Excerpt to read>
Our Development team is committed to building broad and diverse community support for our regional vision and impact through fundraising and stewardship.


Indianapolis Development team

Learn why educational equity and excellence matters personally to each of our Development team members – and get to know the ways they’re committed to engaging our community in meaningful conversation and partnership.

Myke Spencer, Managing Director of Development

Why does this work matter to you?

Working toward educational equity is important to me because I strongly feel that it is the root of all other disparities that we see within communities today. Access to knowledge and opportunity ensures that all people are on a more stable footing in regard to living the lives of their choosing. As someone who struggled in most of my primary years of school, I feel fortunate that I had educators who held me to high expectations and believed in me. It’s important to me that all students have champions in their corners and that there are as few barriers as possible for them as they navigate the world in order to make a difference. 

How will you be engaging with our community and partners in your role?

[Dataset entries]

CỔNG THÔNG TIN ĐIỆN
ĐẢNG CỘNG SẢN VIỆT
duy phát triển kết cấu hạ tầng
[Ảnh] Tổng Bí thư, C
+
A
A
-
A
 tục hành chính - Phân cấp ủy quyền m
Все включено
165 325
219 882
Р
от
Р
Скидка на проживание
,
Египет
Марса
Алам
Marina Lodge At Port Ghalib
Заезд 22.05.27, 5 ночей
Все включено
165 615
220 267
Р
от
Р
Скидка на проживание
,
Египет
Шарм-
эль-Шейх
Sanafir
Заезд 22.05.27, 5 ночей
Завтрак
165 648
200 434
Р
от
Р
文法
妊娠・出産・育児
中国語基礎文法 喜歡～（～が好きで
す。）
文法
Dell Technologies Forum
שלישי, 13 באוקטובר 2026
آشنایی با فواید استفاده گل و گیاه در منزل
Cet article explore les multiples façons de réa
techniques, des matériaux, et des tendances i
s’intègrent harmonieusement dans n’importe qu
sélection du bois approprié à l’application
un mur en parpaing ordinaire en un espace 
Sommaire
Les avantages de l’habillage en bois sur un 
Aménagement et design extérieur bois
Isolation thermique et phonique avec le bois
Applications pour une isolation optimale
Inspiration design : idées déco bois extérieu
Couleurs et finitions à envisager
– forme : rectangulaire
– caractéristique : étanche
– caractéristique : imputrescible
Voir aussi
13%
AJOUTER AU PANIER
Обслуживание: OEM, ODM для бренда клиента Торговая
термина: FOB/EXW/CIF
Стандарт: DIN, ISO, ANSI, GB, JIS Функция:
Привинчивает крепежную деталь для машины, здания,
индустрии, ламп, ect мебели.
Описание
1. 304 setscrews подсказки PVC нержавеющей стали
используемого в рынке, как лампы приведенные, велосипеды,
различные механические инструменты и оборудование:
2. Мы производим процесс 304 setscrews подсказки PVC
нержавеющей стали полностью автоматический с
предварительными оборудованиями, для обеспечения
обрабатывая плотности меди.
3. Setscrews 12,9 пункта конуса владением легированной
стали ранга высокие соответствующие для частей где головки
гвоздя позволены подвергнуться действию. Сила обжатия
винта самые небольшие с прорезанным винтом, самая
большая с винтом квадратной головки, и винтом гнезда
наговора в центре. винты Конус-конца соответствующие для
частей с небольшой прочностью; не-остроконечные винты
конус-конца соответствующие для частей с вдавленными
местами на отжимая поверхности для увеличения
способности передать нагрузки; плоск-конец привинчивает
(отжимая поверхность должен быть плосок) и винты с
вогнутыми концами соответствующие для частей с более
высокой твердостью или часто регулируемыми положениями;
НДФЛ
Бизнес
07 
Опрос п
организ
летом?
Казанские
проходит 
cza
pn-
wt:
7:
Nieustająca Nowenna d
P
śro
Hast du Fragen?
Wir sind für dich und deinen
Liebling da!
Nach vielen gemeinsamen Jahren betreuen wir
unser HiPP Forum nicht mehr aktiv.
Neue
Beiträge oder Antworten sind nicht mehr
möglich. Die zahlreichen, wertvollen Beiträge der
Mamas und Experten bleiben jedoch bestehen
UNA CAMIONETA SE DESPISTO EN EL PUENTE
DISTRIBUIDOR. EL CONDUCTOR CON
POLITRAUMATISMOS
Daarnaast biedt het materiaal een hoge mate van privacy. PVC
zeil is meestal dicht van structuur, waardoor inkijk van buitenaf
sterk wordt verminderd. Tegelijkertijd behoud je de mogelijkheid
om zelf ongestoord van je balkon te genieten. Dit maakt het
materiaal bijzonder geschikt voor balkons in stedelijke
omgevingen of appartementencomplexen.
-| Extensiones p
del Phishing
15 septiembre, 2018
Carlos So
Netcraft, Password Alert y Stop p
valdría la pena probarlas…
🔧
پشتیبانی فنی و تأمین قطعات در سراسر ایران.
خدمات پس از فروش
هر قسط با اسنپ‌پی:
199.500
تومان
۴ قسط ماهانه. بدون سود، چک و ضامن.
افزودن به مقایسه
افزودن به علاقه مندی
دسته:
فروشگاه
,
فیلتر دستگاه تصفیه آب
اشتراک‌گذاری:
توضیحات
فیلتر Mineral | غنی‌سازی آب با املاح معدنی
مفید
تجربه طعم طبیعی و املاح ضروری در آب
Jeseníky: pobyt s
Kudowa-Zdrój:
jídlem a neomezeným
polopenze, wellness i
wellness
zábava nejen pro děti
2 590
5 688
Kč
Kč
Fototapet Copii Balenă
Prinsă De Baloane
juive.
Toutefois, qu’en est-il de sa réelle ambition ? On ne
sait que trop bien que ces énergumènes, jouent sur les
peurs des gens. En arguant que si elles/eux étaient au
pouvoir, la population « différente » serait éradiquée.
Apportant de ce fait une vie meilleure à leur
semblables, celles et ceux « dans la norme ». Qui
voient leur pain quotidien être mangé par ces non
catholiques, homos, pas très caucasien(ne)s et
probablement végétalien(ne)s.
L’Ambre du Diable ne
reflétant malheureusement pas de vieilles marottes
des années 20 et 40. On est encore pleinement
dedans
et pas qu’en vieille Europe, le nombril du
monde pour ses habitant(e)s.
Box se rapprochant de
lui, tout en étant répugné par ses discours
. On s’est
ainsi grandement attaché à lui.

Task requirements> Set down the full Indianapolis Development team excerpt from above, word for word.

Solution to this exercise>
Our Development team is committed to building broad and diverse community support for our regional vision and impact through fundraising and stewardship.


Indianapolis Development team

Learn why educational equity and excellence matters personally to each of our Development team members – and get to know the ways they’re committed to engaging our community in meaningful conversation and partnership.

Myke Spencer, Managing Director of Development

Why does this work matter to you?

Working toward educational equity is important to me because I strongly feel that it is the root of all other disparities that we see within communities today. Access to knowledge and opportunity ensures that all people are on a more stable footing in regard to living the lives of their choosing. As someone who struggled in most of my primary years of school, I feel fortunate that I had educators who held me to high expectations and believed in me. It’s important to me that all students have champions in their corners and that there are as few barriers as possible for them as they navigate the world in order to make a difference. 

How will you be engaging with our community and partners in your role?